Open Forum Infectious Diseases | 2017
Donna R. Burgess; Regan A. Baum; Abby M. Bailey; Thein Myint; Katie Wallace
Abstract Background Acute bacterial skin and skin structure infections (ABSSI) are one of the most common reasons for patient hospitalization. These admissions may be solely for receipt of intravenous vancomycin due to concern for resistance to alternative agents or failure of oral therapy, providing a niche for long-acting agents like dalbavancin. The objective of this study was to evaluate patient outcomes following initiation of a dalbavancin guideline for ABSSI in the emergency department (ED). Methods This was a single-center, case series study evaluating adult patients with ABSSI from April 2016 to May 2017 who were screened for receipt of dalbavancin.
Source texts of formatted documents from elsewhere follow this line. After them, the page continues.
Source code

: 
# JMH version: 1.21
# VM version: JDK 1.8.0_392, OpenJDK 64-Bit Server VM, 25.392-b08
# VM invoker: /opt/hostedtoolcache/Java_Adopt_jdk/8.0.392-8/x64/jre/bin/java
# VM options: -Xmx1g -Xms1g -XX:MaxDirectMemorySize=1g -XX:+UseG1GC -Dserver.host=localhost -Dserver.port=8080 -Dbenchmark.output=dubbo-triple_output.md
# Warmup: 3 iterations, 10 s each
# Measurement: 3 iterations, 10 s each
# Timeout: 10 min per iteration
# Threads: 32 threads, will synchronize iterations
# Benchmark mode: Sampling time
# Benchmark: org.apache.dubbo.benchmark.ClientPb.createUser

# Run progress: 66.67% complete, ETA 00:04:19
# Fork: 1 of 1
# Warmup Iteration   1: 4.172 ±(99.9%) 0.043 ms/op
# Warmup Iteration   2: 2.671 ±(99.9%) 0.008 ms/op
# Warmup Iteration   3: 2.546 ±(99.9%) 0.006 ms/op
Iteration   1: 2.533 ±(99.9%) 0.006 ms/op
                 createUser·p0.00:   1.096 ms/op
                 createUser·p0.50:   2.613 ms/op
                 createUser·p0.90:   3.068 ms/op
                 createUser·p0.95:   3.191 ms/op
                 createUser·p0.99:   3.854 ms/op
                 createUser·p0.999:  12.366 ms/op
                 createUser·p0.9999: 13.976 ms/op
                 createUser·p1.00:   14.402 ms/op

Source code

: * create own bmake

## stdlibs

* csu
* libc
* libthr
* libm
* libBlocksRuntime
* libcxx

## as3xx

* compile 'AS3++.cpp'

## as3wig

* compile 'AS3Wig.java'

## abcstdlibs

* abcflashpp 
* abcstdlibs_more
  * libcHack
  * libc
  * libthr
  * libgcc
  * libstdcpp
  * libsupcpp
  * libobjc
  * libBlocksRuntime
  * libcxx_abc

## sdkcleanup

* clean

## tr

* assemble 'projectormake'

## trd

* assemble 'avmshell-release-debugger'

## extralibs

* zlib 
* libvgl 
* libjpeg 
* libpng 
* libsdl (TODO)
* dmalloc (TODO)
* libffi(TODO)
Candidates were identified by a dalbavancin guideline implemented in the ED in April 2016 with hours from 7 am to 7 pm. Patients were assessed for inclusion by an ED pharmacist and physician. If the patient qualified for receipt of dalbavancin, the ED pharmacist contacted the Antimicrobial Stewardship Team (AST) for final approval. The guideline was revised in January 2017 to lessen restrictions. Patients were contacted via phone by an ED pharmacist for follow-up and the interaction documented in the electronic medical record. Patient data were collected using REDCap™. Results Overall, 22 patients (15 males/7 females) were evaluated for inclusion to receive dalbavancin. The average age of the patients was 38 years old, ranging from 21 to 61 years. Of these 22 patients, 7 received a single dalbavancin dose of 1,500 mg over 30 minutes for ABSSI (cellulitis {n = 5} and shooter’s abscess {n = 2}). The reasons for exclusion were: lack of systemic signs of infection (n = 5), risk of Gram-negative infection (n = 2), outside guideline time period (n = 2), required hospital support (n = 2), immunocompromised (n = 1), severe hepatic disease (n = 1), bacteremia (n = 1), and diabetic foot infection (n = 1). All patients received a follow-up visit (n = 4) or phone call from the ED pharmacist (n = 3). Only 1 patient required a later hospital admission due to further complications. Conclusion A multidisciplinary team approach to treating ABSSI in the ED was highly successful at our academic medical center. Further expansion of guideline hours should enhance the utilization of this guideline. Disclosures All authors: No reported disclosures.